Regardless, Philip held his games. You are sure everyone had a grand time, a ball, even (except for the gladiators that died in the games, a thousand. Great number.). The gods were honored. The gods. Which gods? Augustus, when he held his games, honored his beloved Apollo on the last day, with a great sacrifice. Now Apollo’s a great god, very sunny and all, but he was not who the games were about originally.

Though it was said that they dated back to the founding of Rome, that wasn’t exactly the case. Augustus, ever the propagandist, merged several pre-existing religious traditions and added a sprinkle of destiny with the whole renewal and new age thing. The Republic has been restored, and blessed with Augustan peace.

The story goes that a Sabine man named Valesius had three sick children.
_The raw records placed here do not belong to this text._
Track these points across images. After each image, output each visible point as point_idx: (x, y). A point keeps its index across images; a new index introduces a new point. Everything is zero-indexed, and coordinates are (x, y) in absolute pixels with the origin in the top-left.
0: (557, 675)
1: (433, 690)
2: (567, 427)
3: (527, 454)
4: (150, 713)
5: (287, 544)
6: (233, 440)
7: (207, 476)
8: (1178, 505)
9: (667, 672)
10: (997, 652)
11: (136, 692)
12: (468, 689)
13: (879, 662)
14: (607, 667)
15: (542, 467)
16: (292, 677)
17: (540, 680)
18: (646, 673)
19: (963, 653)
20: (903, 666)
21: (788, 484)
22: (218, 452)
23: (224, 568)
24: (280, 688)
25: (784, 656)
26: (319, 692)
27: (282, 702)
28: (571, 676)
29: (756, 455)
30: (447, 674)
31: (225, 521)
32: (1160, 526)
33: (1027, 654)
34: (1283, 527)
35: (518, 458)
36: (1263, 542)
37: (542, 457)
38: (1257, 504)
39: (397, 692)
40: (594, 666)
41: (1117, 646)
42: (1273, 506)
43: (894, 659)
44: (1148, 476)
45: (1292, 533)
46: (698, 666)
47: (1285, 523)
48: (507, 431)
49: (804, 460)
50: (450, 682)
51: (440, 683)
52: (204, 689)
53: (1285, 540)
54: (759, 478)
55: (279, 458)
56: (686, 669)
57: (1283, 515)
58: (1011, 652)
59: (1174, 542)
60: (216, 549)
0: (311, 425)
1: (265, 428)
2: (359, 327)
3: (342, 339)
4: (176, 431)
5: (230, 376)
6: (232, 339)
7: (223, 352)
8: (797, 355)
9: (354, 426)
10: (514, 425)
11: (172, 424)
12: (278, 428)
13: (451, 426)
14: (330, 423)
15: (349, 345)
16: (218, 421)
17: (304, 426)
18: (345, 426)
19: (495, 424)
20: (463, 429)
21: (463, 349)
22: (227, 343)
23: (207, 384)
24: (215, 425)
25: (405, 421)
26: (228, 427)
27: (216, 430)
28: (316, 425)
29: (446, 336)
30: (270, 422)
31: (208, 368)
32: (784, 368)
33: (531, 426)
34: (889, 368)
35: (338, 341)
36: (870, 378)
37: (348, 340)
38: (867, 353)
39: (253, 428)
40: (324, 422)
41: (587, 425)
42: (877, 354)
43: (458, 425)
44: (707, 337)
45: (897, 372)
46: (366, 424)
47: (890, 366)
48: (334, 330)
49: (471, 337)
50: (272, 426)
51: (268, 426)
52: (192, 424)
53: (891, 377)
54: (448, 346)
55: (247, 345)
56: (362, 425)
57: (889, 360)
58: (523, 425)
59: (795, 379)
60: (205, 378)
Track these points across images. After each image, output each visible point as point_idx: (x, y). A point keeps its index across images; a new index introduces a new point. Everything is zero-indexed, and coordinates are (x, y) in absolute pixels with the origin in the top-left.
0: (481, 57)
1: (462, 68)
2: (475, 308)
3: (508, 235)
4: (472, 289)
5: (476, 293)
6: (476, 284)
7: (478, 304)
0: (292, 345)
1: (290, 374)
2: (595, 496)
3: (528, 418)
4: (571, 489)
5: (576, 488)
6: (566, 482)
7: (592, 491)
He prayed, and got told to have them drink water from the temple of Dis Pater and Porsepina in Tarentum. And so he set off down the Tiber, to go out to sea and sail south (Tarentum, or Taras, being a Greek colony in the south of Italy, modern day Taranto). When he was passing by the Campus Martius, the field of Mars, where later the citizens of the Republic would assemble to go to war (or to vote, for once it used to be the same), he learnt that there was a place called the Tarentum there, and he stopped. He boiled water for his children at a place where smoke was coming off of the ground (fair enough, very underworldly), and then, when they woke up, they were healthy, and told him to sacrifice black animals at night (racism). He wanted to then sacrifice to Dis Pater and Porsepina, and so ordered the construction of a temple on the spot. But his workmen, whilst digging, found an old temple to Dis Pater buried there. Valesius did his sacrifice, and buried the temple again.

That these games were never called ludi saeculares during the republic, but ludi Tarentini is of no concern. Nor is that most pre-Augustan sources state the first instance of the games was in 249 BC lightning or 146 BC need not concern you, neither should the fact that the only source for earlier ones pre-Augustus is Valerius Antias, a member of the gens Valeria, and that the first two Saecular games during the republic, according to him in 509 and 348 BC, were held during the consulships of other Valerii (Publicola and Corvinus). Nor should you look at the fact that even though the great late Republican scholar Varro would be aware of calling a period of 100 years a saeculum, he explicitly doesn’t do so in the context of the Ludi Tarentini (“ the games should happen every hundredth year” - ludi centesimo quoque anno fierent).
No, a word came from the Palatine, and the matter was resolved.

Dis Pater was a Roman deity of the underworld. With time, the Romans equated him with Pluto, and with the Greek Hades. And Porsepina became equated with Persephone, his wife who he kidnapped.
It wasn’t these gods Augustus honored, nor did Philip. But Pluto’s called wealthy precisely because he attracts all to him.
So much for a return to tradition.

The next year the Danube legions proclaimed their commander Pacatianus Imperator. Imagine becoming the head of the world (or at least, you know, get proclaimed as such). Philip considered resignation (as if), but the Senate rallied behind him, and his foremost supporter was one senator Decius. Soon after, however, Pacantius, this new head of the world, was murdered by those who had elevated him, afraid as they had become of losing, and the subsequent punishment. Philip then sent Decius to discipline the legions. Instead, leading the army he was supposed to reign in, Decius marched on Italy, and defeated Philip in battle.

Not that Decius would last long either.

The Romans, they were right about one thing. No one alive would see such games again . A hundred years later, the Romans had chosen a new god from the east to protect them, and these pagan games had no place in the new order. A hundred years after that, Rome had already been sacked, for the first time in centuries, and soon would be so again, and her empire lay in ruins .

In the end, the sad and infernal gods claimed Philip, as they did his empire. As they will claim all. So much for romae aeternae, and so much for new beginnings.

So long, my enemies !
The end was just a dream, and what do dreams matter in the end?\

Cease, my flute, now cease the song of Maenalus!